*** Opening Extracted material ***
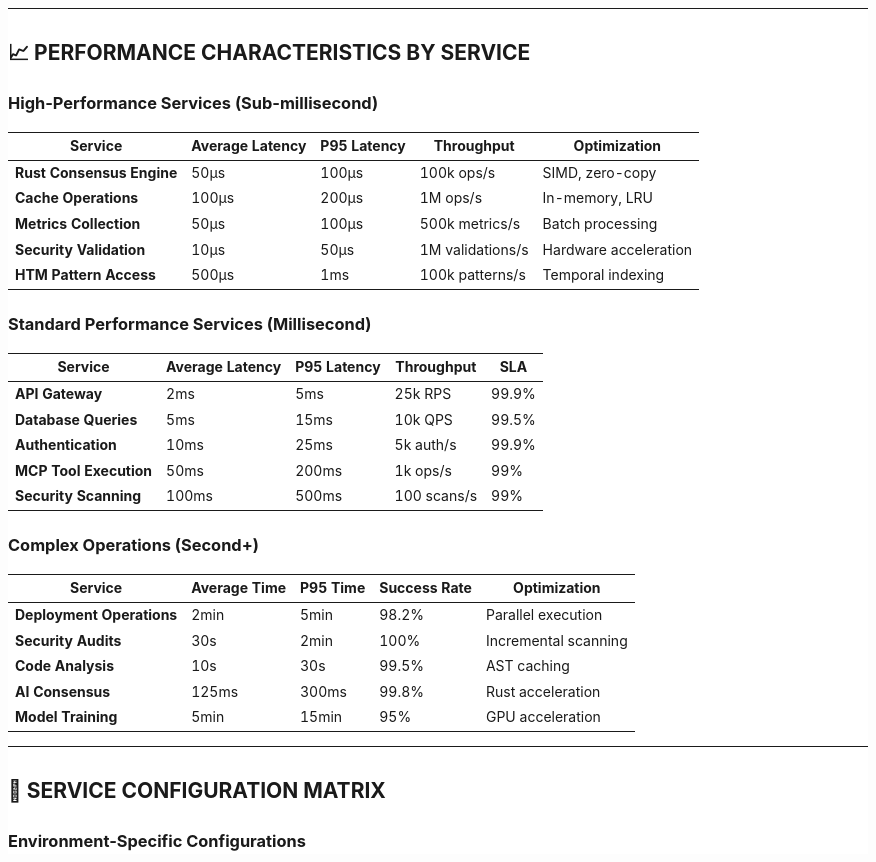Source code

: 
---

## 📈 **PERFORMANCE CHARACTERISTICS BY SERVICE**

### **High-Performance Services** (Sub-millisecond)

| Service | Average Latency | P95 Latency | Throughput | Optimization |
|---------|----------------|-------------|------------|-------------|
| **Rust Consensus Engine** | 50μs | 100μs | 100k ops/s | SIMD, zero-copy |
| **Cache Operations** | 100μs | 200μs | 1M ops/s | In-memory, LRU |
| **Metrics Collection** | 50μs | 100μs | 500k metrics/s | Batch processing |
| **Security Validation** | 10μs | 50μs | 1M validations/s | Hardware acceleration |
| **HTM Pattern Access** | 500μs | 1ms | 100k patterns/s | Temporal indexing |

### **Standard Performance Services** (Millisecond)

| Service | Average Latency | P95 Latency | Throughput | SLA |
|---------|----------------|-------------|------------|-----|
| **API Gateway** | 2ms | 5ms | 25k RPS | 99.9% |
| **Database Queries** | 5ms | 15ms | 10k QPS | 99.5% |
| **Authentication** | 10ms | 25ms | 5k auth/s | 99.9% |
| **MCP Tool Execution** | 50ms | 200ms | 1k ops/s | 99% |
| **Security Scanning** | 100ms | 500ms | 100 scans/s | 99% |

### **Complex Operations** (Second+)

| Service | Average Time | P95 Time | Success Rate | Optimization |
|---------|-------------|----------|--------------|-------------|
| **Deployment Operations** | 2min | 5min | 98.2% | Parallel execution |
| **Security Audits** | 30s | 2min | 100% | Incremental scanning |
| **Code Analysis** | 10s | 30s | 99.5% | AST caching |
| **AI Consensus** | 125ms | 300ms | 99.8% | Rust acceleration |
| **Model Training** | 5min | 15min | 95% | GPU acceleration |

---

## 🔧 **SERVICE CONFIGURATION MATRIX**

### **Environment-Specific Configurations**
*** Closing Extracted material ***
*** Opening Extracted material ***
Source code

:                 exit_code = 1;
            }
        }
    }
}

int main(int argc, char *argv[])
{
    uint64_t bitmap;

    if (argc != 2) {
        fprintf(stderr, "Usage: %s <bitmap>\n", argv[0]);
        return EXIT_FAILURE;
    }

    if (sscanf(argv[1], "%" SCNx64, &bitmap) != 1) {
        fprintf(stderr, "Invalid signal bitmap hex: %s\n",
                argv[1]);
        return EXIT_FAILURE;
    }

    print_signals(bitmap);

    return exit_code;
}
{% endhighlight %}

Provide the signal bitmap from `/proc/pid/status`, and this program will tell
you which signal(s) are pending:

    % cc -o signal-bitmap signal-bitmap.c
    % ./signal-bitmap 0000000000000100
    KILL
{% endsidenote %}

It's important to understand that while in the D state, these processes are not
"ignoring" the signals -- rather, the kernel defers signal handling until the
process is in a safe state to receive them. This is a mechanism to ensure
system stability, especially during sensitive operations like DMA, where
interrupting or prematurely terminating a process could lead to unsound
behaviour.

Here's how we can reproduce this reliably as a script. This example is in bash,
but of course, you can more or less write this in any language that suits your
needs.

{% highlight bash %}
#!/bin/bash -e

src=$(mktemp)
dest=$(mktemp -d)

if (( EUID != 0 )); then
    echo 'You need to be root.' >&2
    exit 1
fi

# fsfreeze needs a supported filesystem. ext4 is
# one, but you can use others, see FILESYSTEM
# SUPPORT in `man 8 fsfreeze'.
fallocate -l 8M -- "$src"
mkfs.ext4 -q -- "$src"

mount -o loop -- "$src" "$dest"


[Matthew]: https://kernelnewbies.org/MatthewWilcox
*** Closing Extracted material ***
*** Opening Extracted material ***
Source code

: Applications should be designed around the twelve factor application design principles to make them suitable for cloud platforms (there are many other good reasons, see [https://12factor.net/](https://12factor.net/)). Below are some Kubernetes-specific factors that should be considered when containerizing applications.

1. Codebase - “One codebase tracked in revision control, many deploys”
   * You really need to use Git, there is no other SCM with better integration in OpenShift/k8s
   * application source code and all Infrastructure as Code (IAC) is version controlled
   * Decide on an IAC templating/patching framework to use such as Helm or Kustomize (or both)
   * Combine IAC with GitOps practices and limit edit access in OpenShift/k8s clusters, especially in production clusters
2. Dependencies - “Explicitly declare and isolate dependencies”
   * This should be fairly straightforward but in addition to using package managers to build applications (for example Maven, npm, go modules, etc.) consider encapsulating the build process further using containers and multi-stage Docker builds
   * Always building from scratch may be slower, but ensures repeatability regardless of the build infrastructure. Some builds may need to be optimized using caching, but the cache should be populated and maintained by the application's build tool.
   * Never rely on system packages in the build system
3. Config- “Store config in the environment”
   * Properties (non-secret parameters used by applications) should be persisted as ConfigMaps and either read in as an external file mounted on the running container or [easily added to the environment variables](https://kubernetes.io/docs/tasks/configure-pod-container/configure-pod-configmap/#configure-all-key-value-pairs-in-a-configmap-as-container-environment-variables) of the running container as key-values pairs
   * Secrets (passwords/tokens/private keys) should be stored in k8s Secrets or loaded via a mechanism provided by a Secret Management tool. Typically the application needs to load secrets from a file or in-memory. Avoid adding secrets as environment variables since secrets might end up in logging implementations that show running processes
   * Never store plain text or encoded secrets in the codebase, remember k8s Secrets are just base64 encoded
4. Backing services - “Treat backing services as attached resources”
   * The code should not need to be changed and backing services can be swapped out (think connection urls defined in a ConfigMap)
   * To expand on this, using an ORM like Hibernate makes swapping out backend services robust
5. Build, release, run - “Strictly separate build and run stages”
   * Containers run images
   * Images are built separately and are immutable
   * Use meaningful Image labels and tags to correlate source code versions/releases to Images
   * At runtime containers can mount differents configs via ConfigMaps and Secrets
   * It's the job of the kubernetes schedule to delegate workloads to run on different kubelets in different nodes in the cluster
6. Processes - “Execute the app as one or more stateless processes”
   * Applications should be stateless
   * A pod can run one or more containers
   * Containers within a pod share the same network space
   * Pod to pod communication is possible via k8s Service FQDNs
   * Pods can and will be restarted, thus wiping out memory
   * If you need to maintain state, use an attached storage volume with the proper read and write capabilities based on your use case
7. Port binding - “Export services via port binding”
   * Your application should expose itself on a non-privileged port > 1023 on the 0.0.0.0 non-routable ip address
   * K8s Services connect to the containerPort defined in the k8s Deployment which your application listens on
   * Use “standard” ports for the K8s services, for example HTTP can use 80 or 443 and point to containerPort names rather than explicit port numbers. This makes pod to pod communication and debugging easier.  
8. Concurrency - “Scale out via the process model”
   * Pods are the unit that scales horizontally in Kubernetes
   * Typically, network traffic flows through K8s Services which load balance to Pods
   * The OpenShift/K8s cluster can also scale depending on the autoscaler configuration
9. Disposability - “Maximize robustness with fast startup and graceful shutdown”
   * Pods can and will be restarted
*** Closing Extracted material ***
Above are the entries. Output exactly the lines beginning with the line that has "system stability, especially" and ending with the line that has "# fsfreeze needs".

* [Response]:
system stability, especially during sensitive operations like DMA, where
interrupting or prematurely terminating a process could lead to unsound
behaviour.

Here's how we can reproduce this reliably as a script. This example is in bash,
but of course, you can more or less write this in any language that suits your
needs.

{% highlight bash %}
#!/bin/bash -e

src=$(mktemp)
dest=$(mktemp -d)

if (( EUID != 0 )); then
    echo 'You need to be root.' >&2
    exit 1
fi

# fsfreeze needs a supported filesystem. ext4 is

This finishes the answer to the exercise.